Das Bundesverwaltungsgericht hat nach einer Klage der Umwelthilfe die Bundesregierung verpflichtet, neue Klimaschutzmaßnahmen zu ergreifen. Ob die Arbeitsplätze kosten oder zu Wohlstandsverlusten führen, ist egal. Das Klima geht vor. Urteile des Bundesverfassungsgerichts und des Europäischen Gerichtshofs für Menschenrechte decken die Entscheidung der Verwaltungsrichter. Der Entscheidungsspielraum der Politik ist stark begrenzt. In der FAZ sagt Rechtsprofessor Christian Calliess von der Freien Universität Berlin: „Die Klimaentscheidungen aus Karlsruhe und Straßburg laufen auf eine Art normatives Rückschrittsverbot hinaus.“ Was bedeutet, dass die Politik den eingeschlagenen Pfad der Klimapolitik nicht mehr ändern kann, auch wenn es dafür eine Mehrheit in den Parlamenten gäbe. Sollten die Bürger in den kommenden Jahren angesichts von Deindustrialisierung, hohen Energiepreisen und zunehmenden Wohlstandsverlusten eine andere Politik fordern, kann sie nicht umgesetzt werden. Die von Umweltverbänden eingeklagte und zu geltendem Recht gewordene Klimapolitik ist damit nicht revidierbar.

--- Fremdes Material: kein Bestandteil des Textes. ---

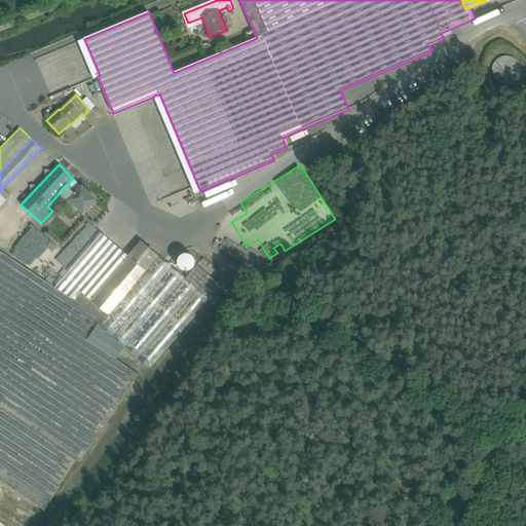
[(82,187),(77,192),(73,189),(72,191),(67,186),(59,194),(64,199),(66,197),(83,213),(96,199),(82,187)]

Aus Aktivistensicht ist das auf den ersten Blick ein großer Erfolg: Die Politik muss, unabhängig von Mehrheiten, ihrer Linie folgen, Spielraum für Kompromisse gibt es nicht. Die Umwelt- und Klimabewegung hat es damit erst einmal geschafft, dass es keine politische Debatte mehr über ihre Forderungen geben kann: Sie sind zu höchstem Recht geworden und damit den demokratischen Verfahren entzogen. Was die Bürger oder die Politik will, ist egal. Doch diesem Triumph wohnt eine Katastrophe inne: Wenn Bürger nicht nur das Gefühl haben, sondern wissen, dass sie entscheidende Politikbereiche wie Wirtschafts-, Klima- oder Energiepolitik nicht mehr beeinflussen können, werden sie sich von der Demokratie abwenden, denn der Bürger wurde vom nun grünen Recht vollkommen kastriert und die von ihm gewählten Parteien und Abgeordneten gleich mit.
Deutschland bewegt sich mit seiner Klimapolitik in einem globalen Wettbewerb mit Wirtschaftsräumen wie den USA, China und großen Teilen des Globalen Südens, die anderen klimapolitischen Regeln folgen: Weniger rechtlich gebunden, stärker industriepolitisch ausgerichtet und mit deutlich niedrigeren Energie- und Regulierungskosten. Während diese Länder auf Wachstum und industriepolitische Spielräume setzen, riskiert Deutschland Wohlstandseinbußen und damit seine demokratische Stabilität.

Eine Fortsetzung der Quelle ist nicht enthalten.